[SUPPLIED MATERIAL]

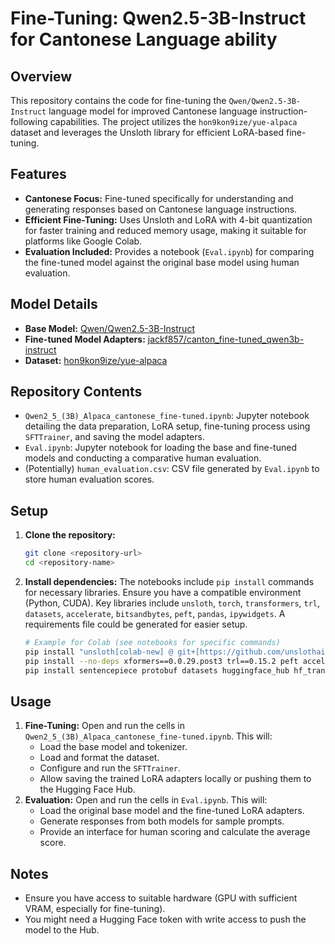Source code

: # Fine-Tuning: Qwen2.5-3B-Instruct for Cantonese Language ability

## Overview

This repository contains the code for fine-tuning the `Qwen/Qwen2.5-3B-Instruct` language model for improved Cantonese language instruction-following capabilities. The project utilizes the `hon9kon9ize/yue-alpaca` dataset and leverages the Unsloth library for efficient LoRA-based fine-tuning.

## Features

* **Cantonese Focus:** Fine-tuned specifically for understanding and generating responses based on Cantonese language instructions.
* **Efficient Fine-Tuning:** Uses Unsloth and LoRA with 4-bit quantization for faster training and reduced memory usage, making it suitable for platforms like Google Colab.
* **Evaluation Included:** Provides a notebook (`Eval.ipynb`) for comparing the fine-tuned model against the original base model using human evaluation.

## Model Details

* **Base Model:** [Qwen/Qwen2.5-3B-Instruct](https://huggingface.co/Qwen/Qwen2.5-3B-Instruct)
* **Fine-tuned Model Adapters:** [jackf857/canton_fine-tuned_qwen3b-instruct](https://huggingface.co/jackf857/canton_fine-tuned_qwen3b-instruct)
* **Dataset:** [hon9kon9ize/yue-alpaca](https://huggingface.co/datasets/hon9kon9ize/yue-alpaca)

## Repository Contents

* `Qwen2_5_(3B)_Alpaca_cantonese_fine-tuned.ipynb`: Jupyter notebook detailing the data preparation, LoRA setup, fine-tuning process using `SFTTrainer`, and saving the model adapters.
* `Eval.ipynb`: Jupyter notebook for loading the base and fine-tuned models and conducting a comparative human evaluation.
* (Potentially) `human_evaluation.csv`: CSV file generated by `Eval.ipynb` to store human evaluation scores.

## Setup

1.  **Clone the repository:**
    ```bash
    git clone <repository-url>
    cd <repository-name>
    ```
2.  **Install dependencies:** The notebooks include `pip install` commands for necessary libraries. Ensure you have a compatible environment (Python, CUDA). Key libraries include `unsloth`, `torch`, `transformers`, `trl`, `datasets`, `accelerate`, `bitsandbytes`, `peft`, `pandas`, `ipywidgets`. A requirements file could be generated for easier setup.
    ```bash
    # Example for Colab (see notebooks for specific commands)
    pip install "unsloth[colab-new] @ git+[https://github.com/unslothai/unsloth.git](https://github.com/unslothai/unsloth.git)"
    pip install --no-deps xformers==0.0.29.post3 trl==0.15.2 peft accelerate bitsandbytes
    pip install sentencepiece protobuf datasets huggingface_hub hf_transfer pandas ipywidgets
    ```

## Usage

1.  **Fine-Tuning:** Open and run the cells in `Qwen2_5_(3B)_Alpaca_cantonese_fine-tuned.ipynb`. This will:
    * Load the base model and tokenizer.
    * Load and format the dataset.
    * Configure and run the `SFTTrainer`.
    * Allow saving the trained LoRA adapters locally or pushing them to the Hugging Face Hub.
2.  **Evaluation:** Open and run the cells in `Eval.ipynb`. This will:
    * Load the original base model and the fine-tuned LoRA adapters.
    * Generate responses from both models for sample prompts.
    * Provide an interface for human scoring and calculate the average score.

## Notes

* Ensure you have access to suitable hardware (GPU with sufficient VRAM, especially for fine-tuning).
* You might need a Hugging Face token with write access to push the model to the Hub.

[/SUPPLIED MATERIAL]

Copy every line of the material above in which the string "original" can be found.

TASK RESPONSE:
* **Evaluation Included:** Provides a notebook (`Eval.ipynb`) for comparing the fine-tuned model against the original base model using human evaluation.
    * Load the original base model and the fine-tuned LoRA adapters.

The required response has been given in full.